A mammogram, or x-ray of the breast, along with a clinical breast exam (an exam done by your doctor) is the most effective way to detect breast cancer early. Mammograms have both benefits and limitations. For example, some cancers can't be detected by a mammogram, but may be detectable by breast exam.
Checking your own breasts for lumps or other changes is called a breast self-exam (BSE). Studies so far have not shown that BSE alone reduces the numbers of deaths from breast cancer. BSE should not take the place of clinical breast exam and a mammogram.
A mammogram is a safe test used to look for any problems with a woman's breasts. The test uses a special, low-dose x-ray machine to take pictures of both breasts. The results are recorded on x-ray film or directly onto a computer for a radiologist to examine.
Mammograms allow the doctor to have a closer look for breast lumps and changes in breast tissue. They can show small lumps or growths that a doctor or woman may not be able to feel when doing a clinical breast exam. "Mammography" is the best screening tool that doctors have for finding breast cancer.
If a lump is found, your doctor may order other tests, such as ultrasound or a biopsy--a test where a small amount of tissue is taken from the lump and area around the lump. The tissue is sent to a lab to look for cancer or changes that may mean cancer is likely to develop. Breast lumps or growths can be benign (not cancer) or malignant (cancer). Finding breast cancer early means that a woman has a better chance of surviving the disease. There are also more choices for treatment when breast cancer is found early.
Are there different types of mammograms?
- Screening mammograms are done for women who have no symptoms of breast cancer. When you reach age 40, you should have a mammogram every one to two years.
- Diagnostic mammograms are done when a woman has symptoms of breast cancer or a breast lump. This mammogram takes longer than screening mammograms because more pictures of the breast are taken.
- Digital mammograms take an electronic image of the breast and store it directly in a computer. Current research has not shown that digital images are better at finding cancer than x-ray film images.
You stand in front of a special x-ray machine. The person who takes the x-rays, called a radiologic technologist, places your breasts (one at a time) between two plastic plates. The plates press your breast to make it flat. You will feel pressure on your breast for a few seconds. It may cause you some discomfort; you might feel squeezed or pinched. But, the flatter your breast, the better the picture. Most often, two pictures are taken of each breast--one from the side and one from above. A screening mammogram takes about 15 minutes from start to finish.

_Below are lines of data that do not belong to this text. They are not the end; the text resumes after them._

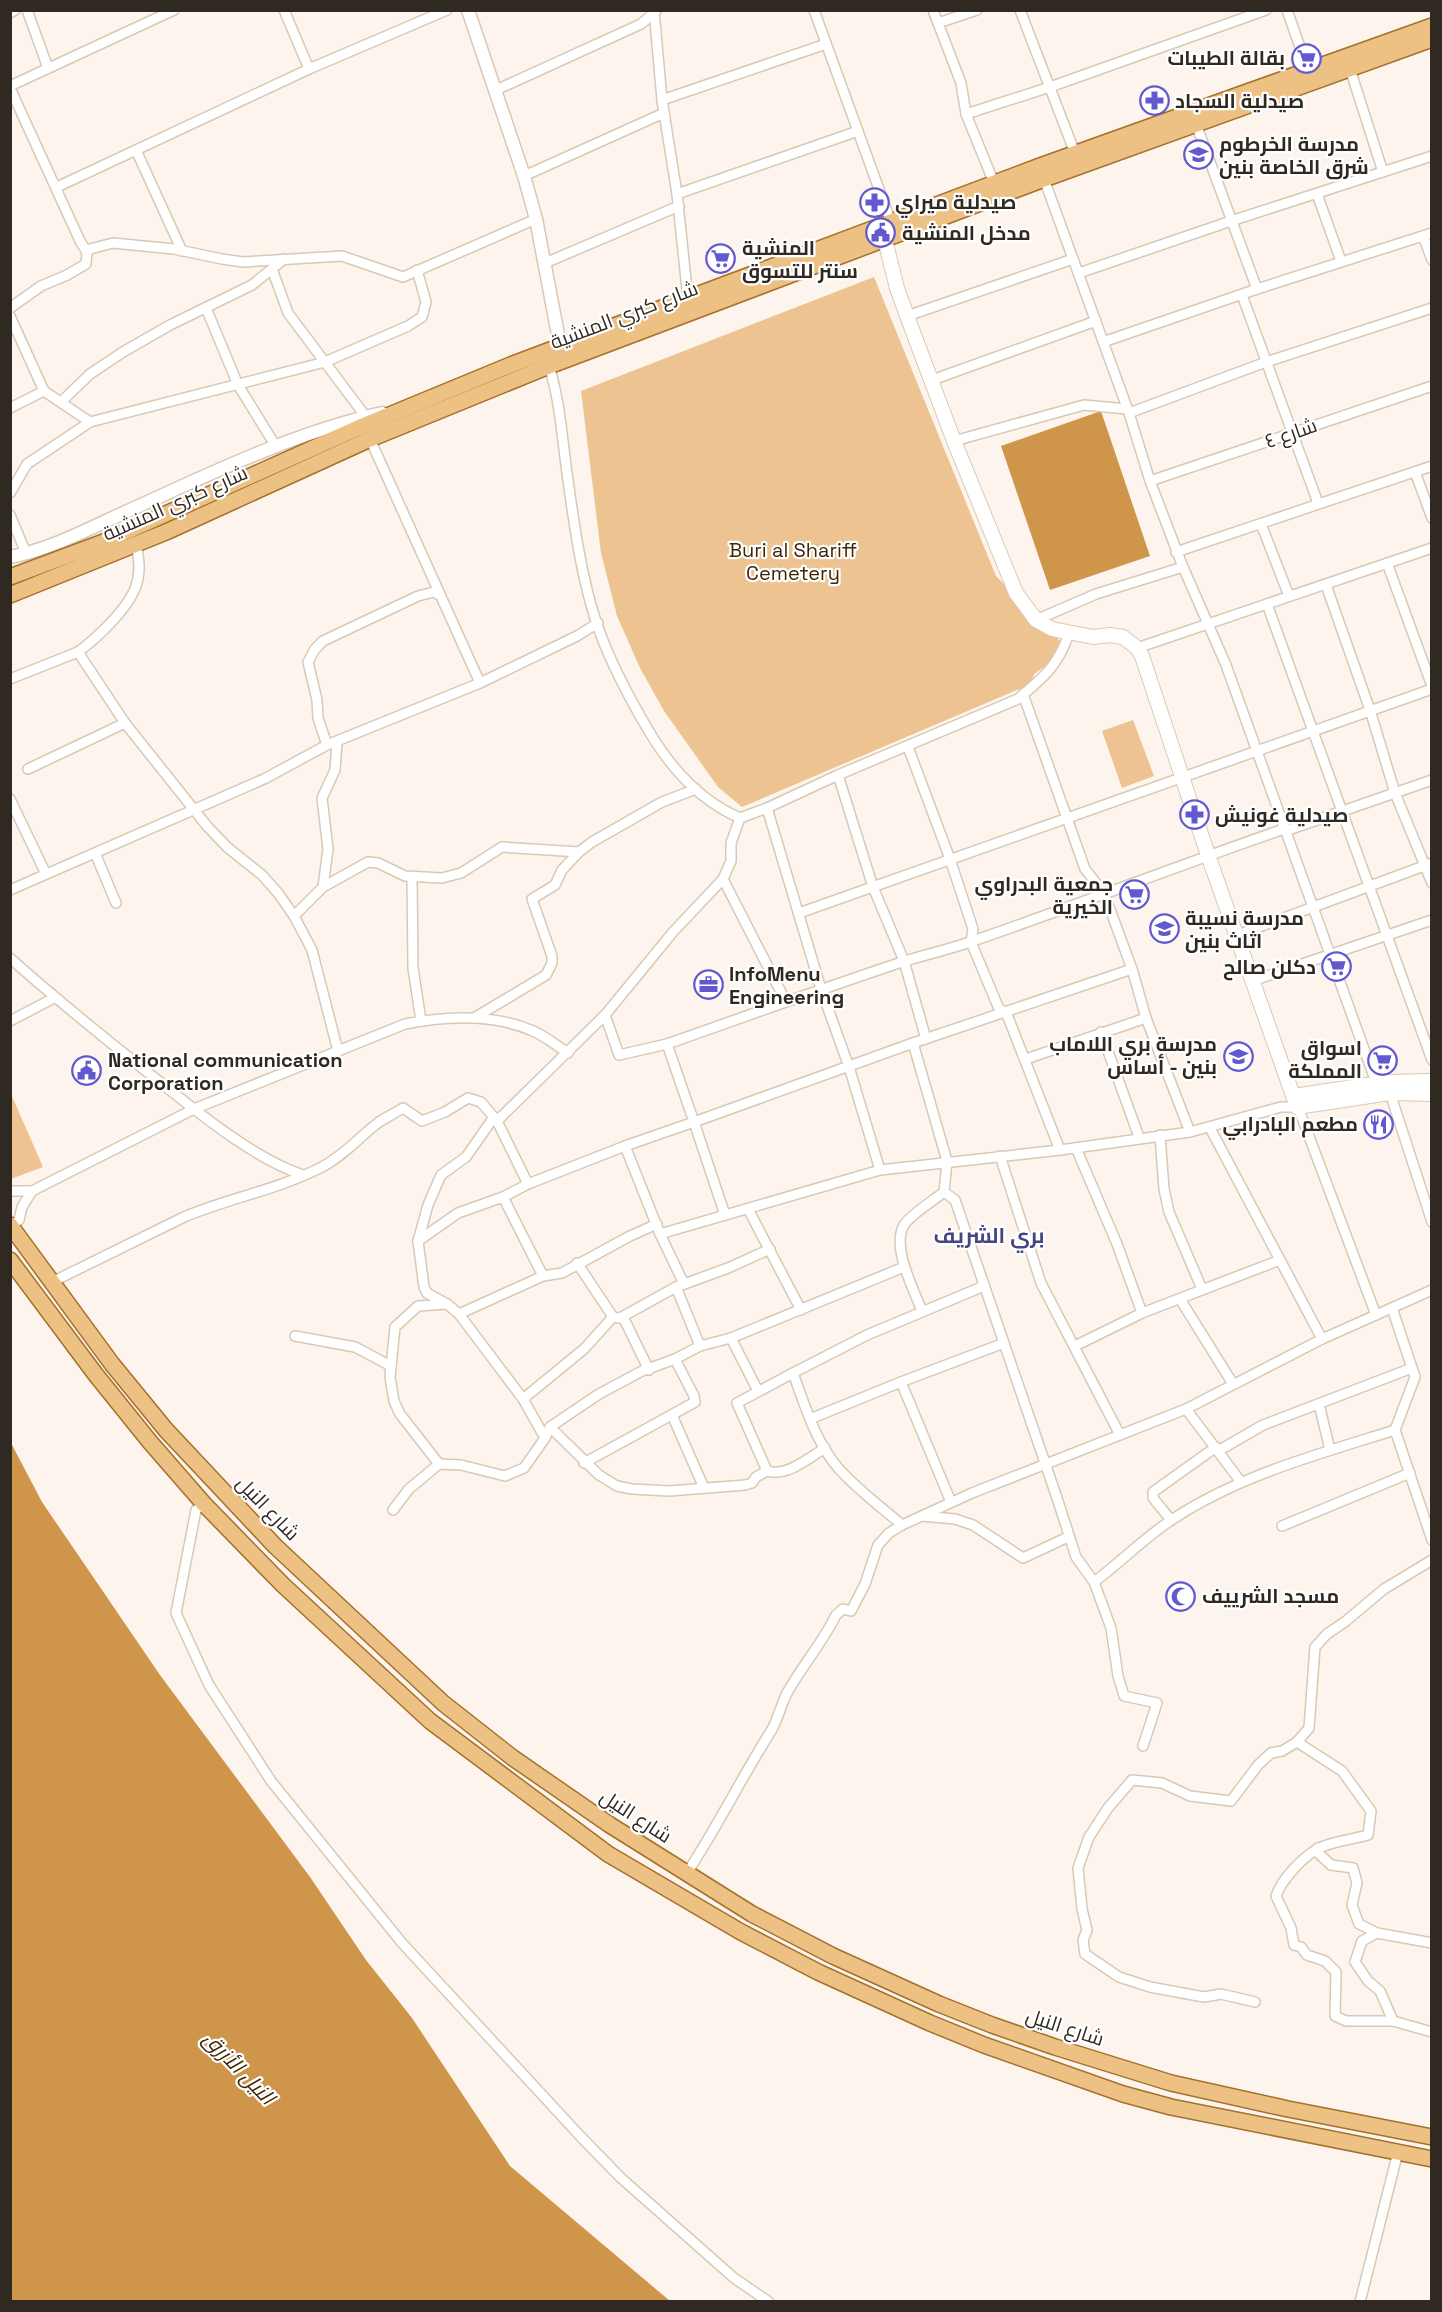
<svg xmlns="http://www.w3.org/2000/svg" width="1442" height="2312" font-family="'Space Grotesk',Cairo,sans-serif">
	<rect width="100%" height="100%" fill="#fdf5ed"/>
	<g fill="#edc391">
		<path d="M874,277L996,576L1069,650L1034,674L1031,684L742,807L718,787L664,711L640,668L617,616L601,553L581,391Z"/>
		<path d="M1133,720L1154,776L1122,788L1102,731Z"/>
		<path d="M11,1094L43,1167L11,1179H10Z"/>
	</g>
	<g fill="#cf954b">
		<path d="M1101,411L1150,556L1050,590L1001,446Z"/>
		<path d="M11,1443L42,1502L160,1675L310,1877L366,1960L412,2018L510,2166L670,2301H11Z"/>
	</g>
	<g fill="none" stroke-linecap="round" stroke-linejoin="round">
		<defs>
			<g id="minor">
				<path d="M27,10L48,68"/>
				<path d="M284,10L309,69"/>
				<path d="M654,10L662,100L677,194L688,299"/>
				<path d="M814,10L892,225"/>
				<path d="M933,10L961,83L966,114L994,183"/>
				<path d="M1020,10L1075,153"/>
				<path d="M1287,10L1308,70"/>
				<path d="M10,13L15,10"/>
				<path d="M938,23L977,10"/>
				<path d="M1350,69L1383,172"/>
				<path d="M10,86L174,10"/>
				<path d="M10,88L80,241L87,252L86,264L67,275L41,286L10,308"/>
				<path d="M496,90L641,24L656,11"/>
				<path d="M662,100L826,44"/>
				<path d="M966,114L1050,87L1266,10"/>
				<path d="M1196,124L1257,289"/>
				<path d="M136,150L182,251"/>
				<path d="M524,176L664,113"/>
				<path d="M1044,179L1129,413L1150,481L1183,567L1226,665L1373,1074L1387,1082"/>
				<path d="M57,187L309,69L447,10"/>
				<path d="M677,194L858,131"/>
				<path d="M1317,194L1341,261"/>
				<path d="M1423,236L1432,260"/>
				<path d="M87,252L90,249L113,243L174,249L222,259L243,262L342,256L403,277L536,219"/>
				<path d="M545,263L679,206"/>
				<path d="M272,269L288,313L366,417"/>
				<path d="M1079,273L1231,221L1432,156"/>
				<path d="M1242,295L1318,503"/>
				<path d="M206,308L238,385L275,445"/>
				<path d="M10,316L44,391L90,422"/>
				<path d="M907,316L1073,259"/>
				<path d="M1103,342L1257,289L1432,233"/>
				<path d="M549,366C560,401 562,437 567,473C574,525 583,590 602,638C614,669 630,699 647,728C669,766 698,800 740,818L767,808L838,775L1018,699C1044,677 1057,667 1069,634"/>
				<path d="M932,380L1096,321"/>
				<path d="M61,402L90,374L123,352L170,325L252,285L284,259"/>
				<path d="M10,408L44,391"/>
				<path d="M1129,413L1266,362L1432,308"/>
				<path d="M370,439L480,683"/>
				<path d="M954,441L1084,405L1127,409"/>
				<path d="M1415,472L1432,518"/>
				<path d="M1150,481L1432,386"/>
				<path d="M10,493L27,464L90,422L325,362L408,326L422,317L426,302L417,270"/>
				<path d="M10,515L26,553"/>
				<path d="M1261,524L1289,596"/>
				<path d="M136,544C139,558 141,572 136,586C128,609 97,638 78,652L125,723L207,826L227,847L262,875L278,893L294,916L312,950L338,1051"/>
				<path d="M1176,552L1432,466"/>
				<path d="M1387,563L1432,686"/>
				<path d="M1326,585L1370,710L1395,793L1432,883"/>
				<path d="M1267,604L1432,1060"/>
				<path d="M1036,620L1096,594L1183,567"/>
				<path d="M1137,648L1432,548"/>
				<path d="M10,679L78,652"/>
				<path d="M1023,694L1085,869L1104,893L1132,969L1146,1018L1190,1132"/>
				<path d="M327,745L318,718L317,700L308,662L315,649L323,641L418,596L434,592L439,595"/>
				<path d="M908,747L950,859L973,929L971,942L999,1009L1006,1012L1060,1150"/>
				<path d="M28,769L125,723"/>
				<path d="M838,775L873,887L904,961L926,1039"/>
				<path d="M10,799L46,874"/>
				<path d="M767,808L821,989L849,1067L880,1170"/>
				<path d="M95,853L116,903"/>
				<path d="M412,877L413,968L421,1021"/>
				<path d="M723,879L786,1002"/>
				<path d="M323,887L328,849L322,798L335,770L337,742"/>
				<path d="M10,890L264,779L327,745L480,683L577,636L598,623"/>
				<path d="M799,913L1432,689"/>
				<path d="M294,916L323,887L368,862L378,863L405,876L442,878L461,873L502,847L579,852"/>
				<path d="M1235,936L1432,863"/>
				<path d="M10,958C56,999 103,1037 151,1075C194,1109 252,1158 303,1175"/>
				<path d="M1252,981L1432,920"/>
				<path d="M605,1015L619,1055L667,1044"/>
				<path d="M474,1018L546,975L552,963V956L532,899L555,885L562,870L579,852L592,842L662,802L696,789"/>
				<path d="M10,1021L54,998"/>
				<path d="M1101,1032L1139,1137"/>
				<path d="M913,1043L947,1161L944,1192L955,1200L1057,1498L1076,1557L1094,1582L1111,1628L1118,1676L1124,1696L1157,1703L1143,1746"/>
				<path d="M1026,1059L1146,1018"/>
				<path d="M1390,1093L1432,1222"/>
				<path d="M1298,1107L1376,1315"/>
				<path d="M494,1117L466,1157L441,1175L428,1205L418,1241L424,1287L427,1293L447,1304L459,1314L523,1399L545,1438"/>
				<path d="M497,1121L528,1184"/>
				<path d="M1210,1128L1322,1339"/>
				<path d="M1160,1135L1164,1189L1169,1212L1202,1289"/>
				<path d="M625,1146L660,1234L684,1284"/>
				<path d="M1076,1148L1117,1244L1142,1313"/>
				<path d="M1000,1156L1041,1283L1120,1435"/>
				<path d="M10,1191H32L194,1109L405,1024C446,1016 494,1014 533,1031C545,1036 557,1046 568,1053"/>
				<path d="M503,1197L543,1276"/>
				<path d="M748,1209L801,1310"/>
				<path d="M725,1215L694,1122L913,1043L1132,969"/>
				<path d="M11,1226L19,1220L22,1207L32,1191"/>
				<path d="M660,1234L880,1170L1060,1150L1190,1132L1281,1107H1297"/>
				<path d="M418,1241L458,1213L503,1197L528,1184L625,1146L694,1122L667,1044C744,1017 821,989 899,963C923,955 948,950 973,941C1077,905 1180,865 1284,829H1291L1432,780"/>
				<path d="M577,1263L613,1317L620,1318L676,1287L728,1268L770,1249"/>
				<path d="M52,1282L184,1217C229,1198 277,1190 322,1167C346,1154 358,1138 379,1122C387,1117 395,1113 403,1108L422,1121L445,1112L468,1098L481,1102L497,1121L605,1015L673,932L723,879L731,861V843L740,818"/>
				<path d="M676,1287L700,1346"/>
				<path d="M1180,1299L1233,1384"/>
				<path d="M1392,1308L1415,1377L1395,1430L1432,1540"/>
				<path d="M922,1311C914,1290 891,1247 904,1225C910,1215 934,1200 944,1192"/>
				<path d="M459,1314L543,1276L562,1273L630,1236L657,1224"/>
				<path d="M623,1317L649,1370"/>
				<path d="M295,1336L355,1347L391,1366"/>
				<path d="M731,1338L758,1391"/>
				<path d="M1075,1346L1142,1313L1280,1260"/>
				<path d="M901,1382L951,1502"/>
				<path d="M523,1399L584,1349L613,1317"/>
				<path d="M1319,1404L1330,1450"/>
				<path d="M1186,1409L1241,1482"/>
				<path d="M672,1415L704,1488"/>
				<path d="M810,1419L901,1382L1004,1343"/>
				<path d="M550,1427L599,1475L617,1486L632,1489L669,1491L745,1485L752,1483L756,1477L767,1471C787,1477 809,1458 825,1448"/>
				<path d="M1218,1451L1263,1425L1412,1368"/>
				<path d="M584,1463L695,1402L694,1396L675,1359"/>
				<path d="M439,1464L400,1414L394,1401L390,1377L395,1327L418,1306L447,1304"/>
				<path d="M767,1471L737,1403L793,1373"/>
				<path d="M204,1504L196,1510L176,1613L209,1685L271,1781L402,1943L581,2137L621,2178L734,2278L769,2302"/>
				<path d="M393,1510L409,1489L439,1464L461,1465L505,1476L524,1468L545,1438L550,1427L599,1394L642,1371L675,1359L700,1346L731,1338L904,1267"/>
				<path d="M922,1516L955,1519L973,1525L1023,1558L1068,1537"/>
				<path d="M1171,1520L1153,1498V1492L1216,1447"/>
				<path d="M902,1525C881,1507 858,1490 839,1469C816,1443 805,1406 793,1373L867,1335L984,1286"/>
				<path d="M1282,1526L1410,1473"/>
				<path d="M1432,1560L1384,1589L1346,1621L1327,1634L1315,1647L1309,1728L1297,1742L1342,1771L1371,1811L1368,1835C1354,1839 1329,1842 1317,1849C1301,1859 1282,1879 1276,1896L1291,1928L1294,1945L1301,1947L1307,1955L1325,1961L1336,1972L1335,2016L1346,2021H1393L1432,2032"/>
				<path d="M1094,1582C1121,1562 1145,1537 1173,1519C1240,1475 1319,1454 1395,1430"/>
				<path d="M1318,1848L1316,1851L1331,1865L1353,1868L1357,1883L1352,1905L1359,1924L1377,1933L1362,1941L1355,1962L1368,1981L1380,1991L1393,2021"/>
				<path d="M687,1873C717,1827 742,1777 771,1731C778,1719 781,1705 787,1693C802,1666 823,1642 836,1615L843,1609L851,1611L865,1584L878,1545L889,1533L902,1525L972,1493L1186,1409L1322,1339L1432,1290"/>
				<path d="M1377,1933L1432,1943"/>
				<path d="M1255,2002L1221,1994L1204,1997L1150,1987L1119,1977L1085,1954L1083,1940L1087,1930L1082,1909L1078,1868L1089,1837L1108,1808L1132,1780L1162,1783L1190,1796L1231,1801L1258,1765L1271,1753L1282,1751L1297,1742"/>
				<path d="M1360,2302L1398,2152"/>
			</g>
			<g id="tertiary">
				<path d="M468,10L524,176L536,219L560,345"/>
				<path d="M10,557C52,549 92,527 130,510C212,473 293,433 382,413"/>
			</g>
			<g id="secondary">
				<path d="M882,228L897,288L907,316L954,441L1016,593L1036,620L1052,629L1093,637L1110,635L1123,637L1137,648L1142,656L1208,855L1297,1107L1390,1093L1432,1094"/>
				<path d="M1294,1096L1387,1082L1432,1081"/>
			</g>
			<g id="primary">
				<path d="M10,577L101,543L358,428L513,364L1040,166L1432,26"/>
				<path d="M10,595L166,532L370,439L549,366L1044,179L1432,39"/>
				<path d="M10,1225L112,1364L166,1430L275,1546L443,1703L513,1758L610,1825L752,1914L833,1956L939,2004L992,2025L1055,2047L1171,2083L1288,2109L1432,2137"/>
				<path d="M10,1260L96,1375L150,1442L204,1504L283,1585L430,1721L608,1854L741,1932L818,1972L930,2023L984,2045L1123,2094L1171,2107L1432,2159"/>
			</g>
		</defs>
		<use href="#minor" stroke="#dac8b4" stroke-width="12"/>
		<use href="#tertiary" stroke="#dac8b4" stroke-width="15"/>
		<use href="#secondary" stroke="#dac8b4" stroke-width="16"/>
		<use href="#primary" stroke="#a3712b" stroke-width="18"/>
		<use href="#minor" stroke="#fff" stroke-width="9"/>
		<use href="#tertiary" stroke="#fff" stroke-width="12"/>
		<use href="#secondary" stroke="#fff" stroke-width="14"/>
		<use href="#primary" stroke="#edc183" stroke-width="15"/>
	</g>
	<defs>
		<symbol id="supermarket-ring" viewBox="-11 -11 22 22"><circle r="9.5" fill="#fff" stroke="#6259d1" stroke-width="1.5"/><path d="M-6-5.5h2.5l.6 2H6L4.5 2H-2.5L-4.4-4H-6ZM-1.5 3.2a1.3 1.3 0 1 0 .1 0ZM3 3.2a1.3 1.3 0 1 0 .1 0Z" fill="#6259d1"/></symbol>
		<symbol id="pharmacy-ring" viewBox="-11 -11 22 22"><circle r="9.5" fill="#fff" stroke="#6259d1" stroke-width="1.5"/><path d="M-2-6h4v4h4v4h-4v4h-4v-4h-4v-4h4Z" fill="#6259d1"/></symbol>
		<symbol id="school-ring" viewBox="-11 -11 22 22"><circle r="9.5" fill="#fff" stroke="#6259d1" stroke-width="1.5"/><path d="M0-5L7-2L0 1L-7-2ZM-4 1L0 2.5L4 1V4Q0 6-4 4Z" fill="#6259d1"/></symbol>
		<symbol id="civic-ring" viewBox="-11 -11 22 22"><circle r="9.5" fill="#fff" stroke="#6259d1" stroke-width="1.5"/><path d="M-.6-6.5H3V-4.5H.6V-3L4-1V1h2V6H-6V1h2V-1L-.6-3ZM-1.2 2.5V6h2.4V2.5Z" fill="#6259d1"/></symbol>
		<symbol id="office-ring" viewBox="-11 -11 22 22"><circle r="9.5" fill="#fff" stroke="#6259d1" stroke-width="1.5"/><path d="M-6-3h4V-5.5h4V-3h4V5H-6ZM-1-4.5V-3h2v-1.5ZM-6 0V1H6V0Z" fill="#6259d1"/></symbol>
		<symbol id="restaurant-ring" viewBox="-11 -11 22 22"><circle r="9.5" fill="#fff" stroke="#6259d1" stroke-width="1.5"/><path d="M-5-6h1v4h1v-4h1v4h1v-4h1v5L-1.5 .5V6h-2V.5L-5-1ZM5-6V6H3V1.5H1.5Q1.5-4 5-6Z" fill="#6259d1"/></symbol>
		<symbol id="mosque-ring" viewBox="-11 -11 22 22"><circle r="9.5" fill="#fff" stroke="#6259d1" stroke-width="1.5"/><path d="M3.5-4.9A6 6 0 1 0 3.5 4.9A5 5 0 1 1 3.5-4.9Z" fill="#6259d1"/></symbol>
	</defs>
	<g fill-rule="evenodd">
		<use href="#supermarket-ring" x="1290" y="42" width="33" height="33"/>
		<use href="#pharmacy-ring" x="1138" y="84" width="33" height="33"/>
		<use href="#school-ring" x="1182" y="138" width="33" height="33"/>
		<use href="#pharmacy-ring" x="858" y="186" width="33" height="33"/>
		<use href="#civic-ring" x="864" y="216" width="33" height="33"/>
		<use href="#supermarket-ring" x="704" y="242" width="33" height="33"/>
		<use href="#pharmacy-ring" x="1178" y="798" width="33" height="33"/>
		<use href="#supermarket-ring" x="1118" y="878" width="33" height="33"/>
		<use href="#school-ring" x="1148" y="912" width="33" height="33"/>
		<use href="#supermarket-ring" x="1320" y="950" width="33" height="33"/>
		<use href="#office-ring" x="692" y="968" width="33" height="33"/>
		<use href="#school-ring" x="1222" y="1040" width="33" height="33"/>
		<use href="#supermarket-ring" x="1366" y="1044" width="33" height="33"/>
		<use href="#civic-ring" x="70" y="1054" width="33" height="33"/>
		<use href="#restaurant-ring" x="1362" y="1108" width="33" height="33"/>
		<use href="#mosque-ring" x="1164" y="1580" width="33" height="33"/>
	</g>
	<g text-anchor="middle" stroke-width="4.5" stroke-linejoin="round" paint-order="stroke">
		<g font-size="20" font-weight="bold" fill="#2f2921" stroke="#fff" text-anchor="start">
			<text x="1285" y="65" text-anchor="end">بقالة الطيبات</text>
			<text x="1175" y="108">صيدلية السجاد</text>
			<text x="1219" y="151">مدرسة الخرطوم<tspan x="1219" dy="23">شرق الخاصة بنين</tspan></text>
			<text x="895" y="209">صيدلية ميراي</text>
			<text x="902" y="240">مدخل المنشية</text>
			<text x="742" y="255">المنشية<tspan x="742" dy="23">سنتر للتسوق</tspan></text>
			<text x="1215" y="822">صيدلية غونيش</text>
			<text x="1113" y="891" text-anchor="end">جمعية البدراوي<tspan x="1113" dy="23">الخيرية</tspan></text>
			<text x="1185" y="925">مدرسة نسيبة<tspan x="1185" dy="23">اثاث بنين</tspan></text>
			<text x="1316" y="974" text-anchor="end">دكلن صالح</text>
			<text x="729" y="981">InfoMenu<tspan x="729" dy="23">Engineering</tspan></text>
			<text x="1217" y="1051" text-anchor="end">مدرسة بري اللاماب<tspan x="1217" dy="23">بنين - أساس</tspan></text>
			<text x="1362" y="1055" text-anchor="end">اسواق<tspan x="1362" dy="23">المملكة</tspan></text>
			<text x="108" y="1067">National communication<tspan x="108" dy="23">Corporation</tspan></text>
			<text x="1358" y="1131" text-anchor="end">مطعم البادرابي</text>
			<text x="1202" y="1603">مسجد الشرييف</text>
		</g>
		<g font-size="20" fill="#2f2921" stroke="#fff">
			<text transform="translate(624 315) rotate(-21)" y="7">شارع كبري المنشية</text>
			<text transform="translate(1291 433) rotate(-19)" y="7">شارع ٤</text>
			<text transform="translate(175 503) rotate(-24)" y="7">شارع كبري المنشية</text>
			<text transform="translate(268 1508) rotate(46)" y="7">شارع النيل</text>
			<text transform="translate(636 1816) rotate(33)" y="7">شارع النيل</text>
			<text transform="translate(1065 2027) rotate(18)" y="7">شارع النيل</text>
		</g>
		<g font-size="20" fill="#3e2705" stroke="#fff">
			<text x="793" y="557">Buri al Shariff<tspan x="793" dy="23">Cemetery</tspan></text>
		</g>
		<g font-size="21" font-weight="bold" fill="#474684" stroke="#fff">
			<text x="989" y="1243">بري الشريف</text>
		</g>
		<g font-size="21" font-style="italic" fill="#3f2706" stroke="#fff">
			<text transform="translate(239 2068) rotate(46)" y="7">النيل الأزرق</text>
		</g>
	</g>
	<rect width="1442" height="2312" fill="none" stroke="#2f2921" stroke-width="24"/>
</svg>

Breast Implants and Mammograms
If you have breast implants, be sure to tell your mammography facility that you have them when you make your appointment. You will need an x-ray radiologic technologist who is trained in x-raying patients with implants. This is important because breast implants can hide some breast tissue, which could make if difficult for the radiologist to see breast cancer when looking at your mammograms. For this reason, to take a mammogram of a breast with an implant, the x-ray technician might gently lift the breast tissue slightly away from the implant.
- Women 40 years and older should get a mammogram every 1 to 2 years.
- Women who have had breast cancer or other breast problems or who have a family history of breast cancer, might need to start getting mammograms before age 40 or they might need to get them more often. Talk to your doctor about when to start and how often you should have a mammogram.
Be sure to get a mammogram from a facility certified by the FDA. These places must meet high standards for their x-ray machines and staff.
Your doctor, local medical clinic, or local or state health department can tell you where to get no-cost or low-cost mammograms.
Preparing for a Mammogram
First, check with the place you are having the mammogram for any special instructions you may need to follow before you go. Here are some general guidelines to follow:
- Make your mammogram appointment for one week after your period. Your breasts hurt less after your period.
- If you have breast implants, be sure to tell your mammography facility that you have them when you make your appointment.
- Wear a shirt with shorts, pants, or a skirt. This way, you can undress from the waist up and leave your shorts, pants, or skirt on when you get your mammogram.
- Don't wear any deodorant, perfume, lotion, or powder under your arms or on your breasts on the day of your mammogram appointment. These things can make shadows show up on your mammogram.
As with any medical test, mammograms have limits. These limits include:
- They are only part of a complete breast exam. Your doctor also should do a clinical breast exam. If your mammogram finds something abnormal, your doctor will order other tests.
- "False negatives" can happen. This means everything may look normal, but cancer is actually present. False negatives don't happen often. Younger women are more likely to have a false negative mammogram than are older women. This is because the breast tissue is denser, making cancer harder to spot.
- "False positives" can happen. This is when the mammogram results look like cancer is present, even though it is not. False positives are more common in younger women than older women.